------ Source material

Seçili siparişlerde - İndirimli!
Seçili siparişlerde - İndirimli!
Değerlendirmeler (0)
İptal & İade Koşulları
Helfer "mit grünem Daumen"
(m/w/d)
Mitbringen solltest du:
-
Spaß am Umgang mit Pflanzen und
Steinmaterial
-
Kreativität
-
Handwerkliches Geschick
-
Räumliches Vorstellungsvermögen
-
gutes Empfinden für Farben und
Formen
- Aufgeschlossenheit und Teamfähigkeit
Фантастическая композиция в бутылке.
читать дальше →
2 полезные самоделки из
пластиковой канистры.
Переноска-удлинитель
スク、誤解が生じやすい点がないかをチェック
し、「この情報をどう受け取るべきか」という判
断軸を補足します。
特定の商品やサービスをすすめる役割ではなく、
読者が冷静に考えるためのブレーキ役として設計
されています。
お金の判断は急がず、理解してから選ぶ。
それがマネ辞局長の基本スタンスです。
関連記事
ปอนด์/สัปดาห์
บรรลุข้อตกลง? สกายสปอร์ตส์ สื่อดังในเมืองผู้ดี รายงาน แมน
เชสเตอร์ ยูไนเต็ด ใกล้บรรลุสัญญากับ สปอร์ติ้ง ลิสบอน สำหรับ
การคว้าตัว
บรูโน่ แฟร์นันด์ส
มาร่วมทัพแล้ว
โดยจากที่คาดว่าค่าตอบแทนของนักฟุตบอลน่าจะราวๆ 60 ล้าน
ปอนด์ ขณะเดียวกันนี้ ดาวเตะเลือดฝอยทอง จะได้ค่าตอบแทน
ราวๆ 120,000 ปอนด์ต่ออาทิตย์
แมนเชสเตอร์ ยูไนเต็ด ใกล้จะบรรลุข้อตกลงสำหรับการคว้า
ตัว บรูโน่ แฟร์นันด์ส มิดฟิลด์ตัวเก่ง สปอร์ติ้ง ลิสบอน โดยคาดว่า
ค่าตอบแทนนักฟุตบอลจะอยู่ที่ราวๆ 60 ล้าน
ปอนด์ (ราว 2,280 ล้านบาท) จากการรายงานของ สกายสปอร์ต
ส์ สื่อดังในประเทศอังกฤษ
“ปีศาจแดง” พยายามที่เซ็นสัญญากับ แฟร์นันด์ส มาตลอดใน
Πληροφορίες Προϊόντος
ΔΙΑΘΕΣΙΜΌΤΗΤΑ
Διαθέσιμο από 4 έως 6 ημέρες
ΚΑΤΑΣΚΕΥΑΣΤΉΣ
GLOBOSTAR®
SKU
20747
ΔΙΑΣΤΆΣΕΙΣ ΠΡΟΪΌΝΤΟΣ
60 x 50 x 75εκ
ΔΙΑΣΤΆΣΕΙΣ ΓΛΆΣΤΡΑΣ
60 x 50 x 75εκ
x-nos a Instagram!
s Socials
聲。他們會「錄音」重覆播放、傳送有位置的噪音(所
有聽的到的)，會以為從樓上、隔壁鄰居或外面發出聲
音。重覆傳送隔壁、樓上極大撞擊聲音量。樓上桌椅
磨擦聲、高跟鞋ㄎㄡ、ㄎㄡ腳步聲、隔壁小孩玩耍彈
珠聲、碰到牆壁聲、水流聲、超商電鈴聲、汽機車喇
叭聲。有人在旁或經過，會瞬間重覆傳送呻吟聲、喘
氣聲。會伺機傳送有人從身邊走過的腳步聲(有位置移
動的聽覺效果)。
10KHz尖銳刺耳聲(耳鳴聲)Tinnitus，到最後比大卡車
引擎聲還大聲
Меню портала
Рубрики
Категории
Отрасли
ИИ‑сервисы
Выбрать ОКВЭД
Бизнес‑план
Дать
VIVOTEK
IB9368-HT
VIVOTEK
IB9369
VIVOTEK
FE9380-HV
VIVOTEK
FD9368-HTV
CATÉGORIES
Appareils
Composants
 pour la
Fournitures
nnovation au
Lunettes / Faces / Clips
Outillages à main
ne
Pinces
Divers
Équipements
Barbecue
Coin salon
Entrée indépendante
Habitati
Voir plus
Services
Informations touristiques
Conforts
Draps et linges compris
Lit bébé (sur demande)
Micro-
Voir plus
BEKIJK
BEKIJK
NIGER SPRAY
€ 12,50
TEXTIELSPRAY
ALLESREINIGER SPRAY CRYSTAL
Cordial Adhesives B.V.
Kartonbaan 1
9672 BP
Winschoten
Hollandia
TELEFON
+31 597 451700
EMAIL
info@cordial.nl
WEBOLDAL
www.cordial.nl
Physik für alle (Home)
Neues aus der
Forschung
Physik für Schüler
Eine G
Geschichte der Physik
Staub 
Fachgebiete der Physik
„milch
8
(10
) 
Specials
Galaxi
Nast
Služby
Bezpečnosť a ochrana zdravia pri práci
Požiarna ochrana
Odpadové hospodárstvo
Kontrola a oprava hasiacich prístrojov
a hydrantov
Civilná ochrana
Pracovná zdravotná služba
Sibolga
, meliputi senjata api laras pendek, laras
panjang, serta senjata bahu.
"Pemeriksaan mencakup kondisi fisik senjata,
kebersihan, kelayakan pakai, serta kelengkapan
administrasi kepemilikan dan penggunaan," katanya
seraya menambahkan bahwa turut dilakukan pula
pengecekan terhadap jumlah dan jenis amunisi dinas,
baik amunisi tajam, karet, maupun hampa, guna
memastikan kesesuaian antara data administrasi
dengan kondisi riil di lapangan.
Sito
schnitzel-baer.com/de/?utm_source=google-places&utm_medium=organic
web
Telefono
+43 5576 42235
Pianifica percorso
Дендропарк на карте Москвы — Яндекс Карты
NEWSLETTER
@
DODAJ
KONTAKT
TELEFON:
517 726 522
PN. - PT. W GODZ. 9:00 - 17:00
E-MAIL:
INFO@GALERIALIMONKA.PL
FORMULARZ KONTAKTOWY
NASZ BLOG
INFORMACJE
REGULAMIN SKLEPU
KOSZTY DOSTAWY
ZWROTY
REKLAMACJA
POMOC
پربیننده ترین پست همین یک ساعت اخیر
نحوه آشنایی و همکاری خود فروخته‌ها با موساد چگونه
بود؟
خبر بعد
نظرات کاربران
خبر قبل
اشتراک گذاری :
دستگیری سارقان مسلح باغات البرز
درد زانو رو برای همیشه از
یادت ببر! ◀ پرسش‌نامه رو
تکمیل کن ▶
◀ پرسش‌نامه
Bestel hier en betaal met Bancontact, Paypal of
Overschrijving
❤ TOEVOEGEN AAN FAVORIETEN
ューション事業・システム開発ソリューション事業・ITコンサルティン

------------

Assignment: All that is needed is the opening run of the data, given again exactly: please include every line from the first through the line with "ค่าตอบแทนนักฟุตบอลจะอยู่ที่ราวๆ 60 ล้าน", both ends kept.

Output of the task:
Seçili siparişlerde - İndirimli!
Seçili siparişlerde - İndirimli!
Değerlendirmeler (0)
İptal & İade Koşulları
Helfer "mit grünem Daumen"
(m/w/d)
Mitbringen solltest du:
-
Spaß am Umgang mit Pflanzen und
Steinmaterial
-
Kreativität
-
Handwerkliches Geschick
-
Räumliches Vorstellungsvermögen
-
gutes Empfinden für Farben und
Formen
- Aufgeschlossenheit und Teamfähigkeit
Фантастическая композиция в бутылке.
читать дальше →
2 полезные самоделки из
пластиковой канистры.
Переноска-удлинитель
スク、誤解が生じやすい点がないかをチェック
し、「この情報をどう受け取るべきか」という判
断軸を補足します。
特定の商品やサービスをすすめる役割ではなく、
読者が冷静に考えるためのブレーキ役として設計
されています。
お金の判断は急がず、理解してから選ぶ。
それがマネ辞局長の基本スタンスです。
関連記事
ปอนด์/สัปดาห์
บรรลุข้อตกลง? สกายสปอร์ตส์ สื่อดังในเมืองผู้ดี รายงาน แมน
เชสเตอร์ ยูไนเต็ด ใกล้บรรลุสัญญากับ สปอร์ติ้ง ลิสบอน สำหรับ
การคว้าตัว
บรูโน่ แฟร์นันด์ส
มาร่วมทัพแล้ว
โดยจากที่คาดว่าค่าตอบแทนของนักฟุตบอลน่าจะราวๆ 60 ล้าน
ปอนด์ ขณะเดียวกันนี้ ดาวเตะเลือดฝอยทอง จะได้ค่าตอบแทน
ราวๆ 120,000 ปอนด์ต่ออาทิตย์
แมนเชสเตอร์ ยูไนเต็ด ใกล้จะบรรลุข้อตกลงสำหรับการคว้า
ตัว บรูโน่ แฟร์นันด์ส มิดฟิลด์ตัวเก่ง สปอร์ติ้ง ลิสบอน โดยคาดว่า
ค่าตอบแทนนักฟุตบอลจะอยู่ที่ราวๆ 60 ล้าน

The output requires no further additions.